I really appreciate everybody's input, but like any relationship there are always two sides. I'm far from perfect: I can be moody, serious and too intense (her colleague made her laugh and feel like her 'old self'). I (still) work too hard and she feels like I don't always listen. I can recognize some (if not all) of these criticisms, but just wish she would be more open and honest about how she was feeling.

nauticant Sat 30-Apr-16 15:13:32

She's telling you without saying the words that she's planning to bin you sharpish. This is likely to be a precursor to her taking up* with the colleague. Given time and opportunity and he could move into the family home with your wife.

Move back in and tell your wife that if she wants the trial separation she can move out, depending on whether this is practical of course. Put simply, if things are over and you're still there you'll be in a much better position to negotiate a financial settlement that is fair to each of you. (Although this sounds doomladen it would be foolish to ignore the medium to long term.)

* or perhaps continuing

AnyFucker Sat 30-Apr-16 15:15:51

You have posted before have you, Will ?

AnyFucker Sat 30-Apr-16 15:16:33

This is your wife's second affair. She's not going to stop, mate

nauticant Sat 30-Apr-16 15:21:05

She prefers other men to you and doesn't want to be with you. She has affairs every few years. Counselling can't repair those problems. Even if it is used to paper things over you'll be setting yourself up for a life of uncertainty and the slow pulling apart of your sense of self.

UKWill1974 Sat 30-Apr-16 15:29:12

Maybe she has these 'friendships'/'affairs' because we have never addressed the underlying issues? That's what I think we need to do. I think there are some quite deep issues around emotional/physical closeness she needs to address. I know this will sound like a broken record, but I'm an optimist and would still like to try... I'm not throwing everybody's views/advice back in their faces - there are some very good valid points, especially both wanting to fight for the marriage...

CommonBurdock Sat 30-Apr-16 15:34:53

When you start using the words "make things work" it's the beginning of the end. Things only work out if there is desire and respect on both sides.

She clearly has none for you, zero, zilch, nothing, niente.

Your kids will not thank you in the future for losing your self respect to perpetuate the myth of the ideal nuclear family.

Summerlovinf Sat 30-Apr-16 15:45:48

She's put you on the subs bench...up to you how long you stay there waiting to get a game

springydaffs Sat 30-Apr-16 15:52:29

my wife says she was intending to talk about our relationship and that this recent friendship is not really relevant.

Right. Sure it isn't hmm]

Fact is, she has strayed. For the second time. You do know there'll be a third (and forth)? She is rewriting history: 'I was unhappy anyway, that's why I had the affair'.

Plus you say she wanted to 'talk'. When she has never wanted to 'talk' before, which you feel has led to your problems together. Uncanny that she suddenly wanted to 'talk'.

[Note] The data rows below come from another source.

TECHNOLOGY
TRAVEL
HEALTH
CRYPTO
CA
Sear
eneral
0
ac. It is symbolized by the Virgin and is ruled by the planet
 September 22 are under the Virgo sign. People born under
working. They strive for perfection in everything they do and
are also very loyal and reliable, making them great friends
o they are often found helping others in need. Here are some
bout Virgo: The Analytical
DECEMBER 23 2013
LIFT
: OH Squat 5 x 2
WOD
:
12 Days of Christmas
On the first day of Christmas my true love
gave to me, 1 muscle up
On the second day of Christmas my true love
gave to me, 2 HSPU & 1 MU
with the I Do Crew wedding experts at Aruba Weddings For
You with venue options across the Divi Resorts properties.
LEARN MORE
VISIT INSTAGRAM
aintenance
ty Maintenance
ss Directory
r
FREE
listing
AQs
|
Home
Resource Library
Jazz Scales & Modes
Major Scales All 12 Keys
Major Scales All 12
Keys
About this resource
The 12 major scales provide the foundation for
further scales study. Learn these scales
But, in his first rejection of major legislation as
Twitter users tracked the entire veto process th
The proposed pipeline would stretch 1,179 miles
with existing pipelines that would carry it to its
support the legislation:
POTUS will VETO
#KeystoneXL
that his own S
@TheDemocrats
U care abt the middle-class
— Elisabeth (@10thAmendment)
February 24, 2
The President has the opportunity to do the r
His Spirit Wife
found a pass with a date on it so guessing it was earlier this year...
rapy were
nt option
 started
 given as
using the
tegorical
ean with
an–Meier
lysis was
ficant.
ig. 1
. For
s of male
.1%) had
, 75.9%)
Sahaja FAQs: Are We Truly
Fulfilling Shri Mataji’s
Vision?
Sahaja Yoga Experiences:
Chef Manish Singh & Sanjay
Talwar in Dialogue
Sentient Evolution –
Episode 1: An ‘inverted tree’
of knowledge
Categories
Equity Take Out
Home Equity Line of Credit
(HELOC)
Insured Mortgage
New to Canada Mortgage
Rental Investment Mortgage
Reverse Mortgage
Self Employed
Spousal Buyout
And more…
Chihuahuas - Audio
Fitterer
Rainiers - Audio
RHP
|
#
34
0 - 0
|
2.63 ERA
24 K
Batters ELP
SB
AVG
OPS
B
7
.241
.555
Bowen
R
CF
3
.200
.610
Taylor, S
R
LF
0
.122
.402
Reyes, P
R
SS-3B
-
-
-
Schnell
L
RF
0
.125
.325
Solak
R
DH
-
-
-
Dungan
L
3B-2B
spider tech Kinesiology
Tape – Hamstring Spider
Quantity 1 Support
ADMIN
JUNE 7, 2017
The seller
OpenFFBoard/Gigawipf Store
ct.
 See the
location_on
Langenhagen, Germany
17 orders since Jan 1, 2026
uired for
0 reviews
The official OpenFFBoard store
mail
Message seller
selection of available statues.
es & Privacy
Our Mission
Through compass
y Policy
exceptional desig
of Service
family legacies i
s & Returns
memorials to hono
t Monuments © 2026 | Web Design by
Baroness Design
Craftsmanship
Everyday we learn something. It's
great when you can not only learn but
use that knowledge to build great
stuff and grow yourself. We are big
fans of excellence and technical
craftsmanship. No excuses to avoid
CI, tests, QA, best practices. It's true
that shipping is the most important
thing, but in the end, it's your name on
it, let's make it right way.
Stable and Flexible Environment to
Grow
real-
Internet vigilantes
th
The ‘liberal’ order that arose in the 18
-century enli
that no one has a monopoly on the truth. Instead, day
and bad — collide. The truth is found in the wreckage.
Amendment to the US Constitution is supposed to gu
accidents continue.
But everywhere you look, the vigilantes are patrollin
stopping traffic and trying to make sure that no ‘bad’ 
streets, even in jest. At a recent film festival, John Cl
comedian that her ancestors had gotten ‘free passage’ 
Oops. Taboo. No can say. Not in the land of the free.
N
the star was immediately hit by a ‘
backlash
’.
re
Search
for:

You're saying you have been a bit of a workaholic focused on all the wrong things and, though you've done a lot to address that, I'd say it may be too late. Because she's voting with her feet, do you see?

I really, really wouldn't want to be chasing after someone who has broken the marriage not once but twice. Why would you want to chase after a marriage like that?

Let her go. Hard not to be living with the kids 24/7 though from what you say there have been significant absences due to work. Would you be able to manage 50:50 childcare with work commitments? If so then go for that.

Agree it's time for her to move out for a few weeks to 'think'.

Arfarfanarf Sat 30-Apr-16 15:53:34

Message withdrawn at poster's request.